Pesquisadores de segurança confirmaram que um político europeu teve seu telefone hackeado com o spyware Pegasus enquanto servia em um comitê de investigação sobre abusos da notória ferramenta de vigilância. Isso reacendeu a controvérsia sobre governos que abusam de spyware para coletar informações sobre seus críticos.

Os pesquisadores da unidade de direitos digitais da Universidade de Toronto, The Citizen Lab, afirmam que a confirmação do hackeamento do telefone do jornalista grego e ex-político Stelios Kouloglou durante 2022 e 2023 marca a primeira vez que um membro do comitê PEGA do Parlamento Europeu, encarregado de investigar ataques de spyware por governos europeus, foi publicamente identificado como vítima de spyware.

Kouloglou disse ao TechCrunch em uma ligação que o comprometimento deliberado de seu telefone foi "imprudente". Um legislador europeu em exercício descreveu o hackeamento do telefone de Kouloglou como um "ataque direto ao estado de direito" e pediu que a Comissão Europeia tomasse medidas concretas, impondo limites rigorosos ao uso de spyware em todo o bloco de 27 estados-membros.

Embora ataques de spyware a legisladores sejam raros, o momento e o alvo de um investigador do comitê através do próprio spyware sob sua investigação sugerem um foco intenso nos trabalhos internos do comitê antes de um relatório amplamente aguardado detalhando suas conclusões. Os hacks abrem novas questões sobre como os governos usam spyware ostensivamente necessário para identificar crimes graves, mas depois são pegos espionando as comunicações de jornalistas, legisladores e críticos.

Os pesquisadores do Citizen Lab não atribuíram o hackeamento do telefone a um país específico, mas disseram que o cliente governamental usou o mesmo endereço de e-mail carregado com Pegasus que foi usado em uma campanha anterior que hackeou telefones de jornalistas em toda a Europa. A identidade do cliente não é conhecida, mas a reutilização do mesmo endereço de e-mail de ataque implica que o cliente tinha autorização do NSO Group para usar seu spyware Pegasus para bisbilhotar telefones em vários países da Europa.

Um porta-voz da Comissão Europeia não respondeu ao pedido de comentário do TechCrunch. O NSO Group também não respondeu a um pedido de comentário sobre o relatório do Citizen Lab antes da publicação.
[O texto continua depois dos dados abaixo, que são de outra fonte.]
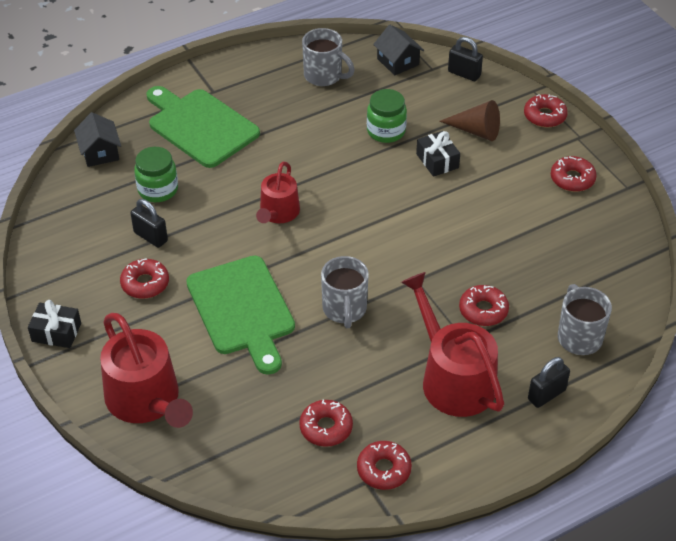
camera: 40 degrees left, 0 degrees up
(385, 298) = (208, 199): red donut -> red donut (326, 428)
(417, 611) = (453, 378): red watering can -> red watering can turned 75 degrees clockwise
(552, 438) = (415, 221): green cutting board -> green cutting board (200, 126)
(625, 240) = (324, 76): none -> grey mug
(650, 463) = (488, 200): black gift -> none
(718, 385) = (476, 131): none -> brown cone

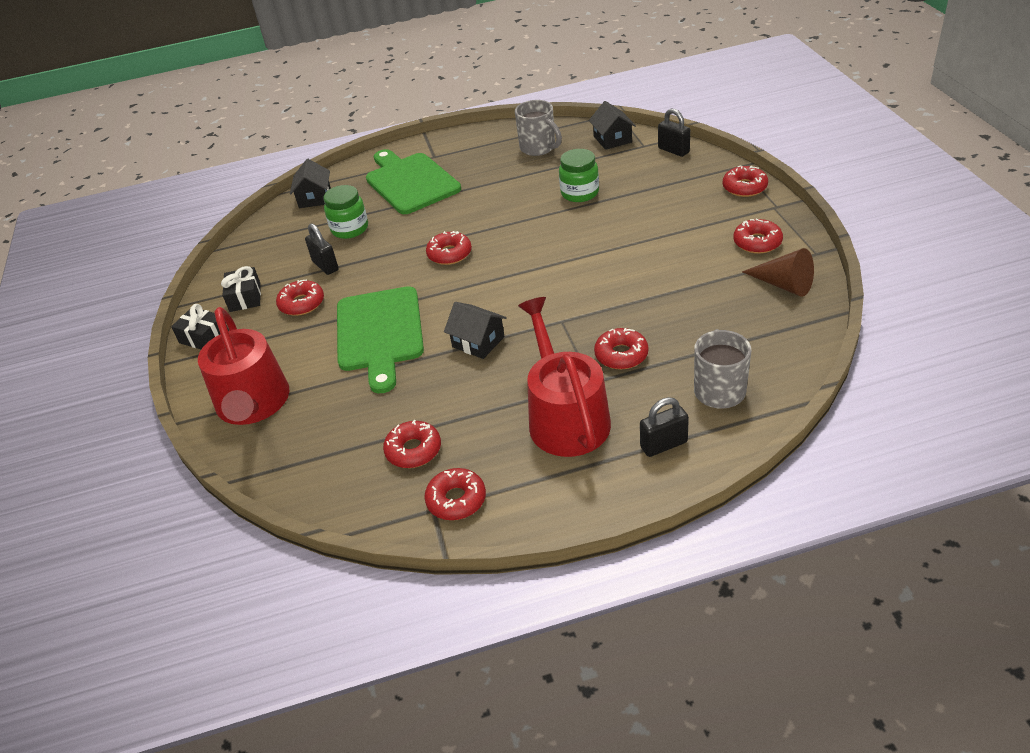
camera: 20 degrees right, 5 degrees down
(278, 213) = (449, 254): red watering can -> red donut
(344, 310) = (478, 342): grey mug -> black house
(437, 161) = (621, 219): black gift -> black gift (245, 297)
(476, 131) = (669, 197): brown cone -> brown cone (783, 285)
Em seu relatório divulgado na sexta-feira, o Citizen Lab disse que Kouloglou foi hackeado em outubro de 2022 e pelo menos duas vezes durante março de 2023 usando um exploit que comprometia uma vulnerabilidade de segurança no software do iPhone da Apple. Essa vulnerabilidade havia sido corrigida, mas a correção ainda não estava instalada no telefone de Kouloglou. O exploit era um bug "zero-click", o que significa que o spyware invadiu e roubou seus dados sem precisar de nenhuma interação de sua parte.

O bug abusou de uma falha descoberta anteriormente no software de casa inteligente da Apple usado em iPhones. Ele permitiu que o spyware pegasse dados privados do telefone de Kouloglou sem seu conhecimento, como suas mensagens de texto e outras correspondências, dados de localização e fotos.

O momento do hack de outubro de 2022 coincide com discussões intensas por e-mail e mensagem de texto ao longo de outubro e novembro de 2022, antes da entrega de um primeiro rascunho descrevendo abusos de spyware com foco em Chipre, Grécia, Hungria, Polônia e Espanha.

O hack também coincide exatamente com o momento em que Kouloglou estava no hospital para uma cirurgia pré-agendada, o que pode ter permitido que os operadores do spyware ouvissem áudio ambiente discutindo seus cuidados de saúde ou outras conversas que ele teve com visitantes na época.

Meses depois, em 6 e 7 de março, o Citizen Lab disse que o telefone de Kouloglou foi hackeado novamente pelo mesmo operador do Pegasus enquanto Kouloglou viajava de Atenas para Bruxelas, durante um período de audiências do comitê e meses antes de o comitê finalizar e adotar seu relatório escrito.

Em uma ligação, Kouloglou disse ao TechCrunch que não sabia por que foi especificamente alvejado, mas que acredita que foi devido ao seu trabalho no comitê do Parlamento Europeu que investiga abusos do Pegasus.

Ele descreveu raiva quando soube que havia sido hackeado.